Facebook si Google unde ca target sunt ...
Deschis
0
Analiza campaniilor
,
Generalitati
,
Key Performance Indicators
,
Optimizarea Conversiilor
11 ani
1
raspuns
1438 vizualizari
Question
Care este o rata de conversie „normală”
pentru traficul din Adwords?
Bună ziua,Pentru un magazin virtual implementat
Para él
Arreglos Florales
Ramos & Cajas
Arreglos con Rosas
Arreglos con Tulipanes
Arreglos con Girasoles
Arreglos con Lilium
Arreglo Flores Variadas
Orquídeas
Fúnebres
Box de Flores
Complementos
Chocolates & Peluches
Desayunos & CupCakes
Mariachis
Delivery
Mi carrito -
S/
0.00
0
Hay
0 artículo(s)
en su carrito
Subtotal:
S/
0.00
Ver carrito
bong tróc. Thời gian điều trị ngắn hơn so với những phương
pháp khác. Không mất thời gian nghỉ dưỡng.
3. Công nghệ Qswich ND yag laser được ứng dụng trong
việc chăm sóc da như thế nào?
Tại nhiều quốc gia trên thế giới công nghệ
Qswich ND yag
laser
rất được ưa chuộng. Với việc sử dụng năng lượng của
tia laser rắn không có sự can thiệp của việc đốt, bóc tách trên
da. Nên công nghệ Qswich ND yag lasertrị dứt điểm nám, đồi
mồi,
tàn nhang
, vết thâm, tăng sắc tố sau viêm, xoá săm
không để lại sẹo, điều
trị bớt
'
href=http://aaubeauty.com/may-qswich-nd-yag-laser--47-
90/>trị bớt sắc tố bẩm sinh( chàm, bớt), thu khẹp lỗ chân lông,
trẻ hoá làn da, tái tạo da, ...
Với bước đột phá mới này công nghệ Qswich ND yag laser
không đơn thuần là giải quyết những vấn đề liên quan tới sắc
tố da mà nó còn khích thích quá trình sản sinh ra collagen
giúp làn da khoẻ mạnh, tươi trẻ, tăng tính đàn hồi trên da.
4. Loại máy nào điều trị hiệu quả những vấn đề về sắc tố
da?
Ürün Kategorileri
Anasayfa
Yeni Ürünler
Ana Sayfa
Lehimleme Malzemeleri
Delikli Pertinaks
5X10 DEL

══════════════════════════════

▶ _What to produce_: State how many lines of the records contain the string "việc", treating case as significant. Give only the number.

▶ _Solution to the problem_: 3